Segment Open
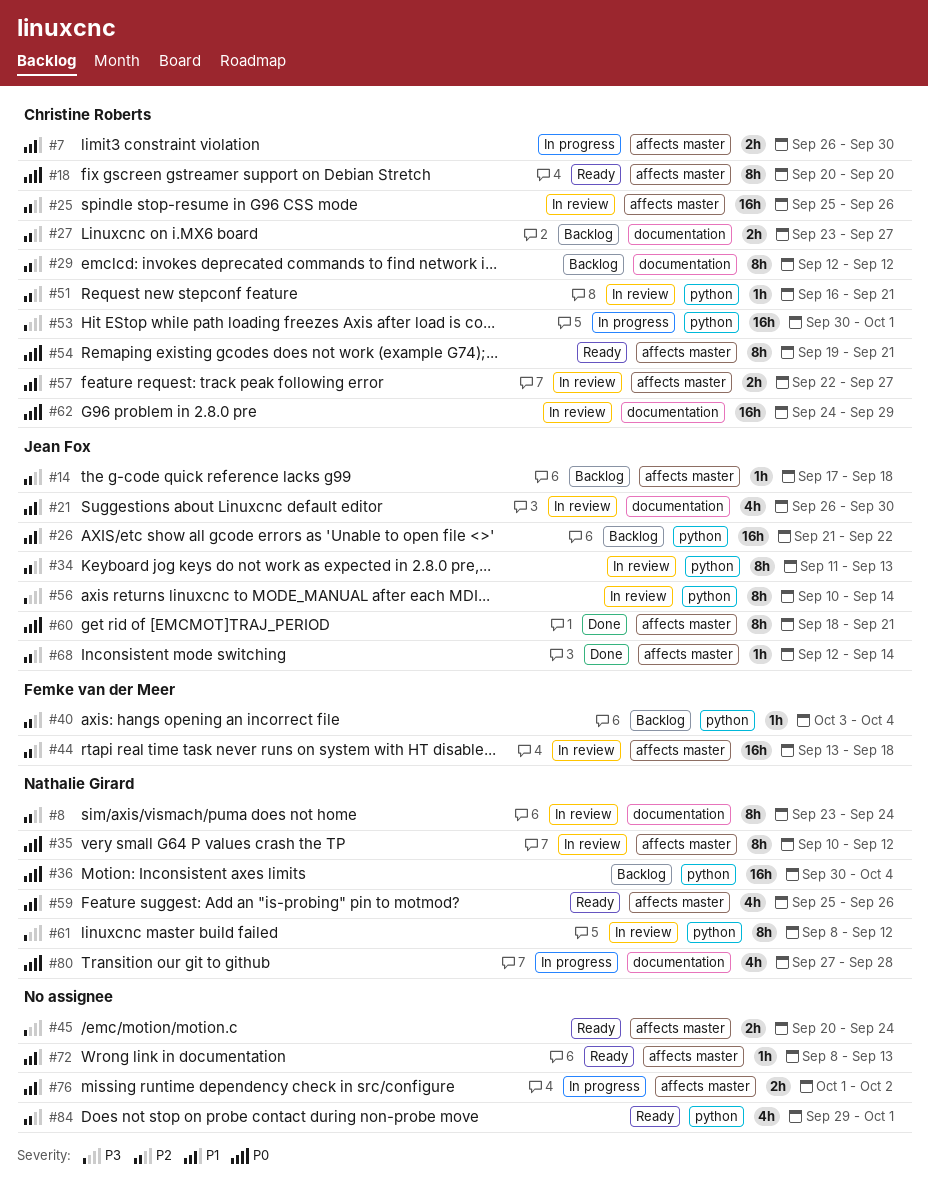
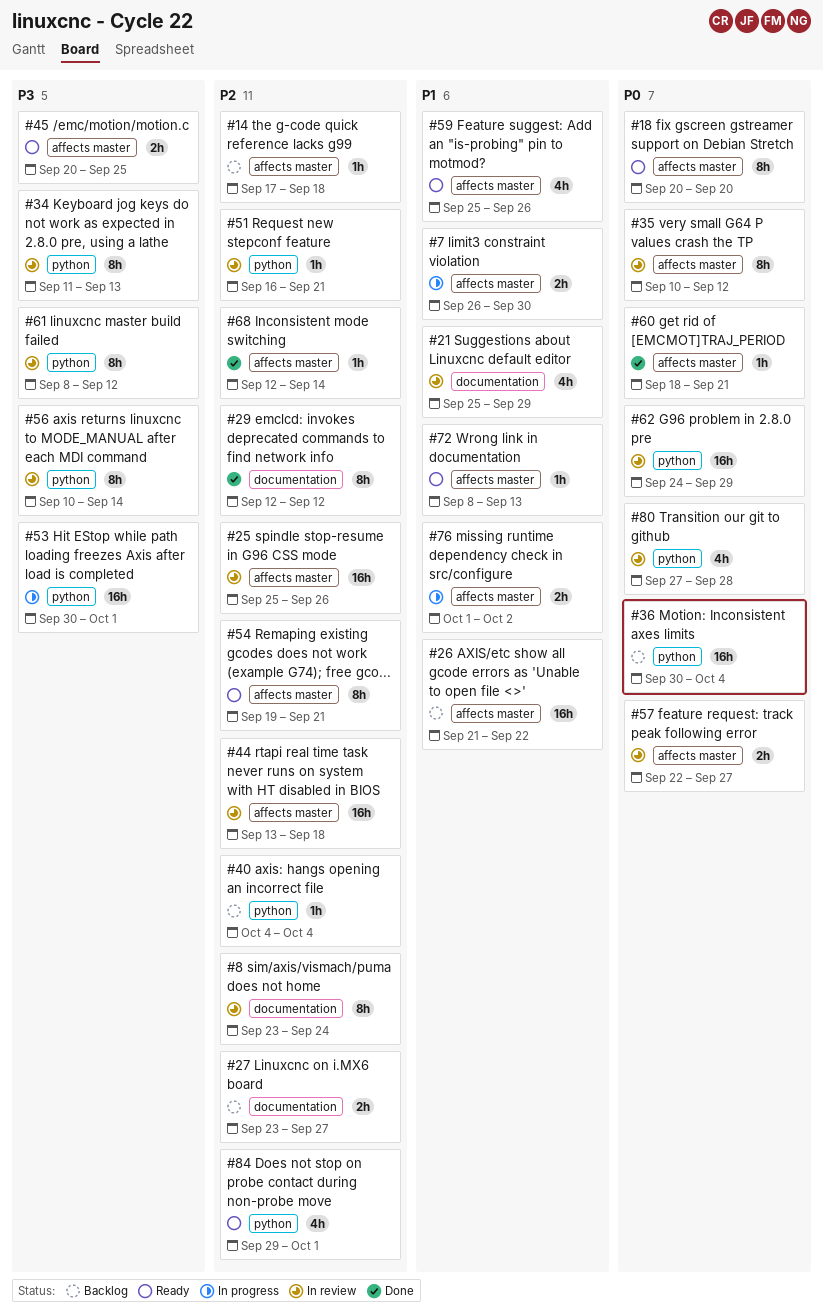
#21, start: Sep 26 -> Sep 25
#21, due: Sep 30 -> Sep 29
#26, label: python -> affects master
#29, status: Backlog -> Done
#34, priority: P2 -> P3
#40, start: Oct 3 -> Oct 4
#45, due: Sep 24 -> Sep 25
#54, priority: P0 -> P2
#57, priority: P1 -> P0
#60, estimate: 8h -> 1h
#62, label: documentation -> python
#80, status: In progress -> In review
#80, label: documentation -> python

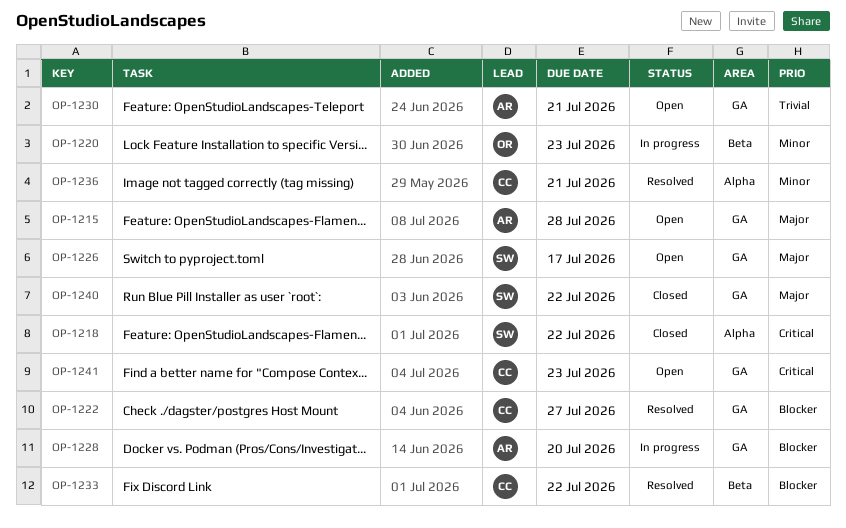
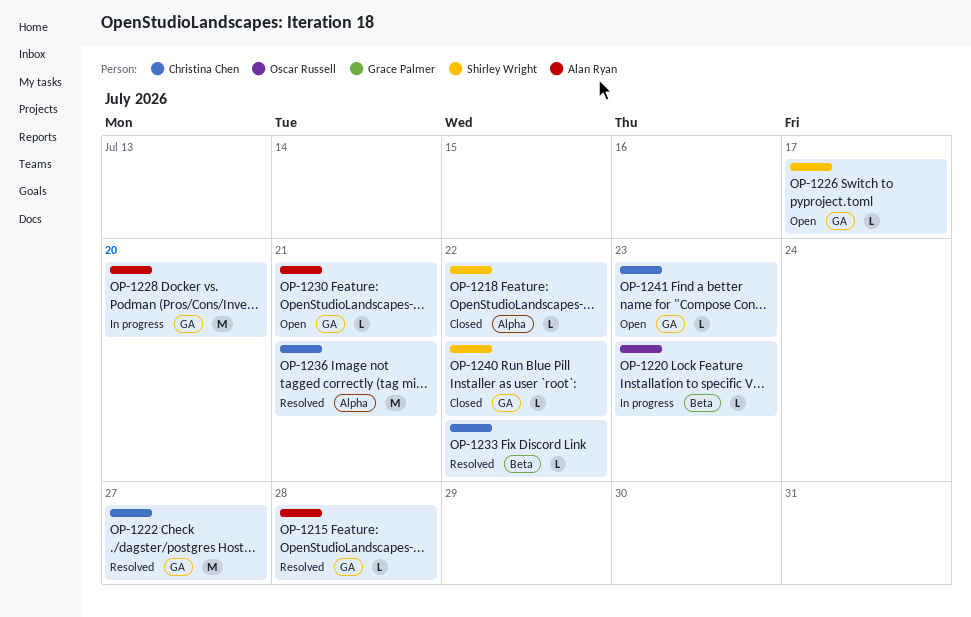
OP-1215, status: Open -> Resolved

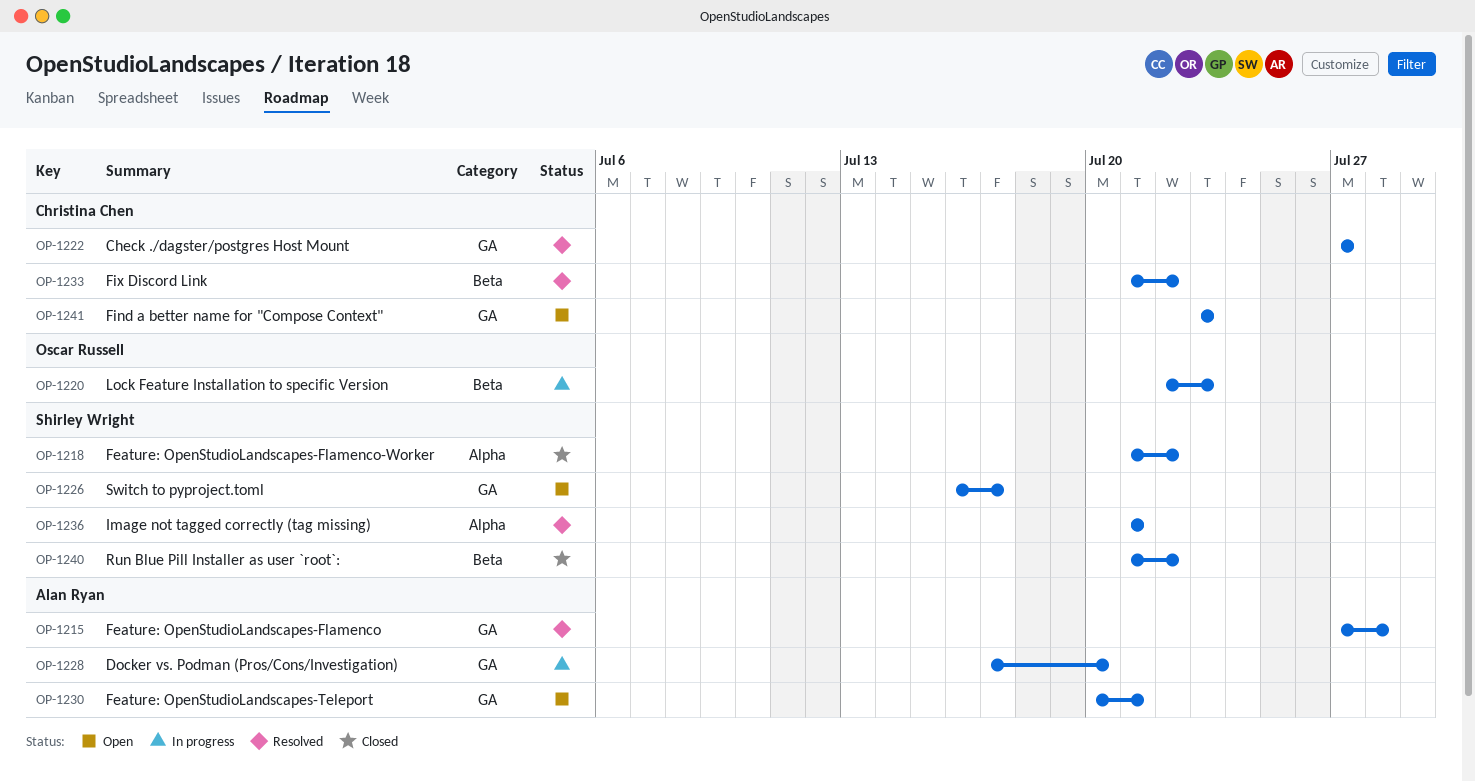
OP-1236, owner: Christina Chen -> Shirley Wright
OP-1240, label: GA -> Beta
Segment Closed
Work instruction: Every line from the one containing "#62, label: documentation -> python" through the final line of the records above is to be written out exactly; nothing else, and no pictures.

Answer below:
#62, label: documentation -> python
#80, status: In progress -> In review
#80, label: documentation -> python

OP-1215, status: Open -> Resolved

OP-1236, owner: Christina Chen -> Shirley Wright
OP-1240, label: GA -> Beta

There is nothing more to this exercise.